Işık hızını utandıran bir hızla cevap verdiğinde telefonum elimde titredi.

Hyejin - 15.30

bütün gece ders çalıştın öyle değil mi?
kahve ve yemek sözü verebilirim :)

Sözlerine istemsizce alayla gülümsemiştim, ince ellerinde dumanı tüten bir fincan hazır kahveyle evinde beni bekleyen Hyejin'in hayali çehresi midemi ekşitmişti.

Hyejin - 15.31

şimdi gelmek ister misin?

Hayır.

Wonwoo - 15.32

tabii
birkaç dakika sonra görüşürüz

Telefonumu kapatarak sırt üstü döndüm ve başımı yastığa gömüp inledim. "Bunu durdurman gerek, Wonwoo." diye kendimi azarlarken kelimeler kumaş tarafından boğuklaştırılmıştı. Yatağımda birkaç dakika daha gevşek bir şekilde yattıktan sonra nihayet kalan azıcık cesaretimi topladım ve kendimi battaniyemden kurtarmayı başardım. Hiç düşünmeden bir gün önce giydiğim kıyafeti bir sandalyenin arkasından alıp hızlıca üzerimi değiştirdim. Lenslerimi gözbebeklerime yerleştirmem ve kafamın tepesinde hafif dağınık olan saçlarımı karıştırmam çok uzun sürmedi.

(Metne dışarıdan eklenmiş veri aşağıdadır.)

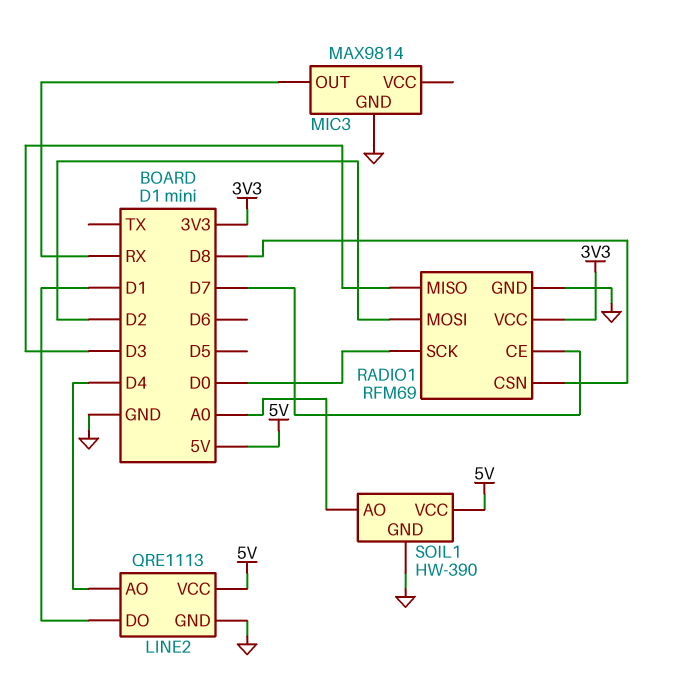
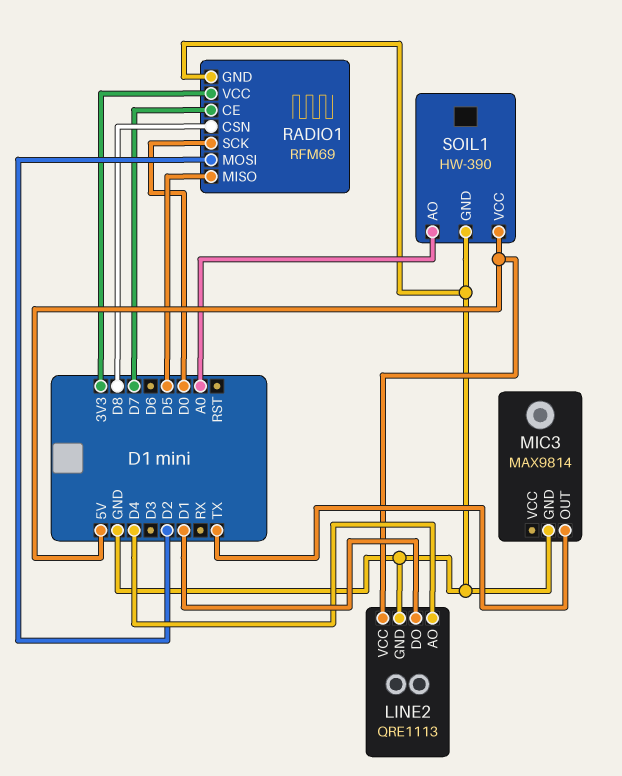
MIC3 pin OUT: RX -> TX
RADIO1 pin MISO: D3 -> D5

Köklerimin çok daha uzadığını ve doğal renginin epeyce ortaya çıktığını fark ettiğimde yüzümü buruşturdum. Bir zamanlar profesyonelce boyanmış olan açık karamel saçlarım şimdi bir karmaşaya dönüşmüştü ve koyu siyah kökler, açık karamele baskın geliyordu. Ciddi anlamda saçımı tekrar yaptırmam gerekiyordu.

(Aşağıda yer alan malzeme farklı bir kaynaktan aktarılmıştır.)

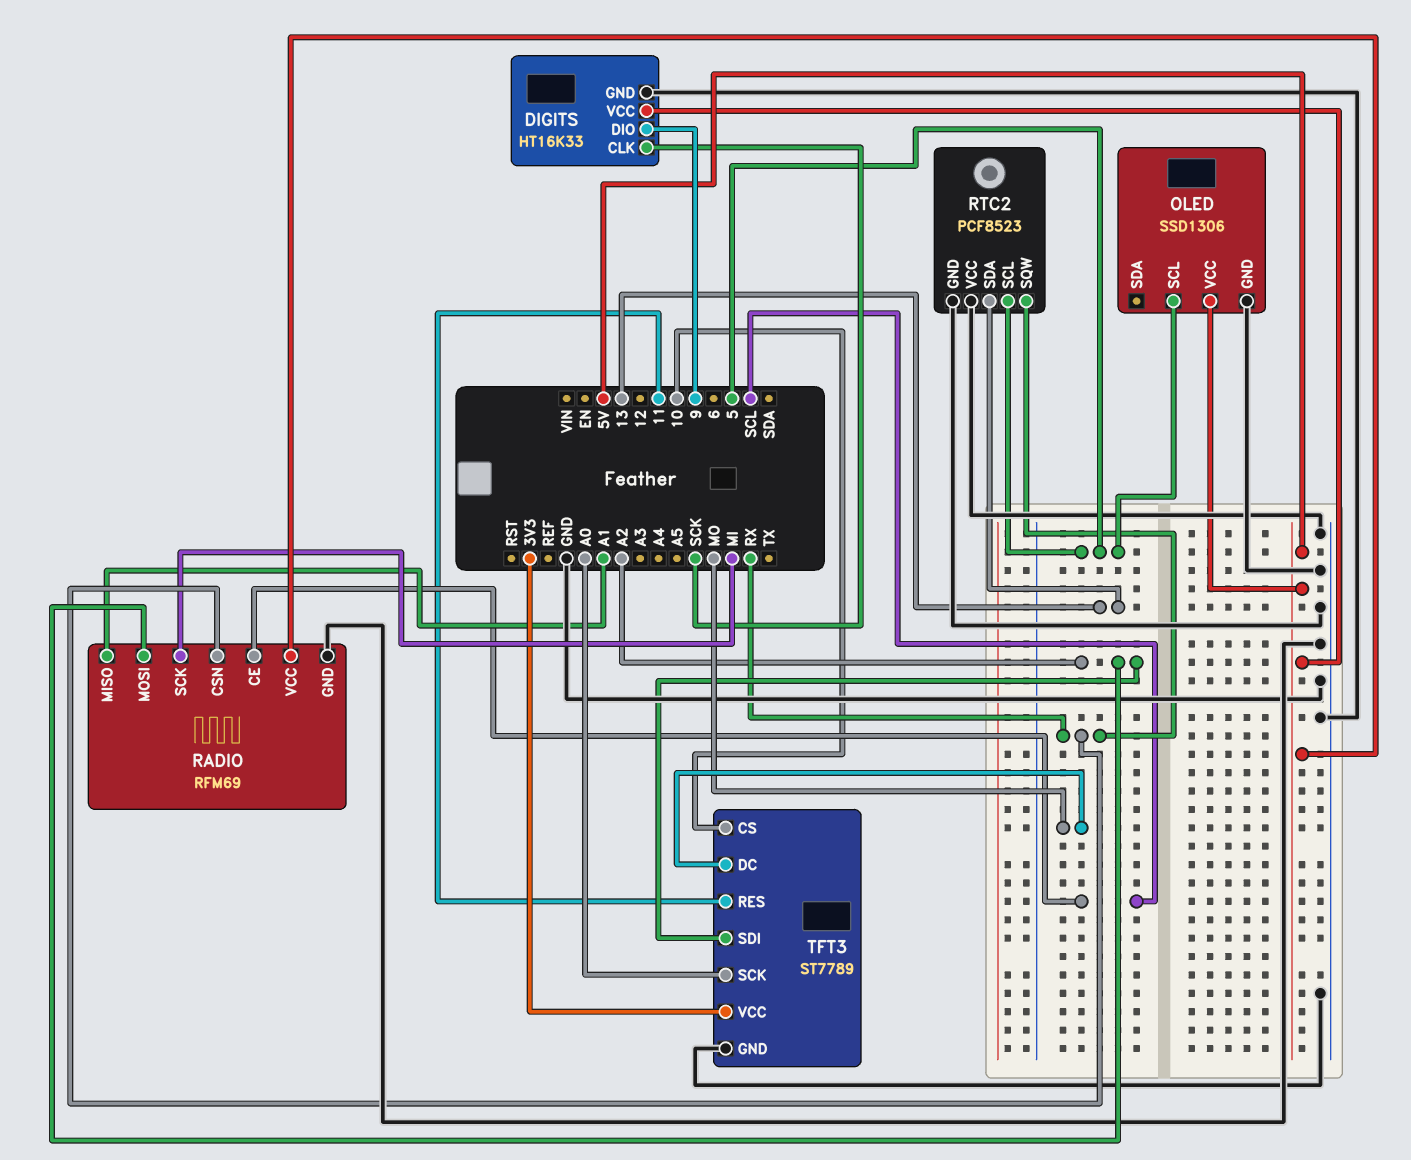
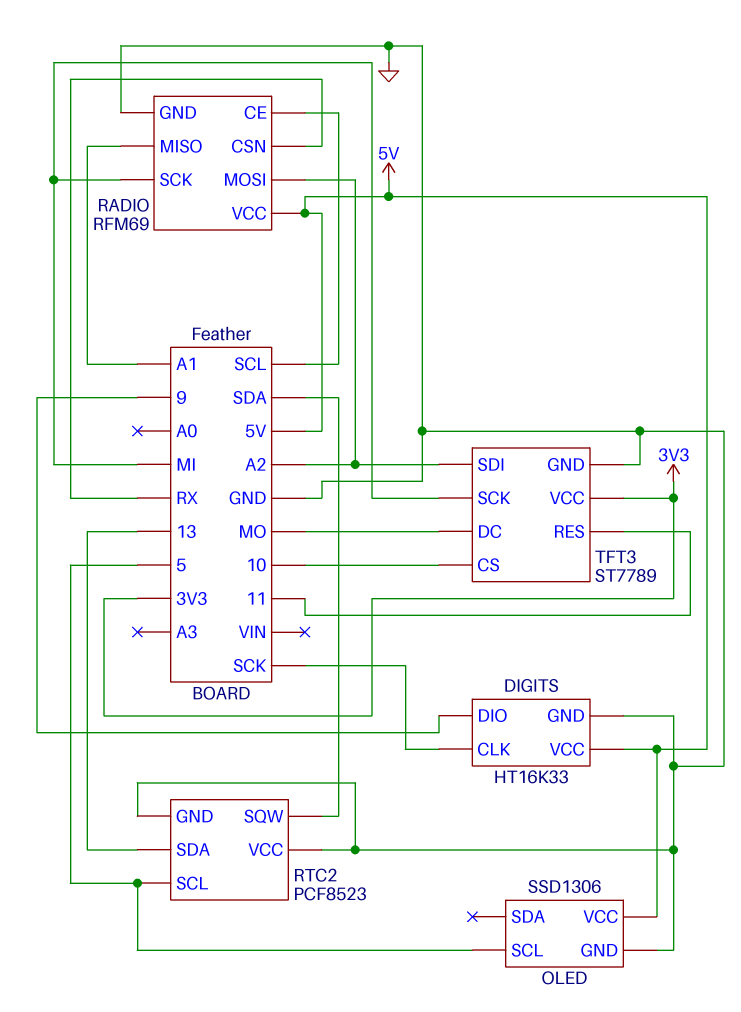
RTC2 pin SQW: RX -> SDA
TFT3 pin SCK: A0 -> MI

Vahim durumuma daha yakından bakmak için aynaya eğildiğimde, ortak banyonun kapısı açıldı ve Seulgi içeri girdi. Tuvaleti saklayan iç kapıdan içeri girip arkasından kapatırken, "İşemem lazım." dedi. Küfrettiğini duyduğumda ardından geleceklere hazırlanarak iç çektim.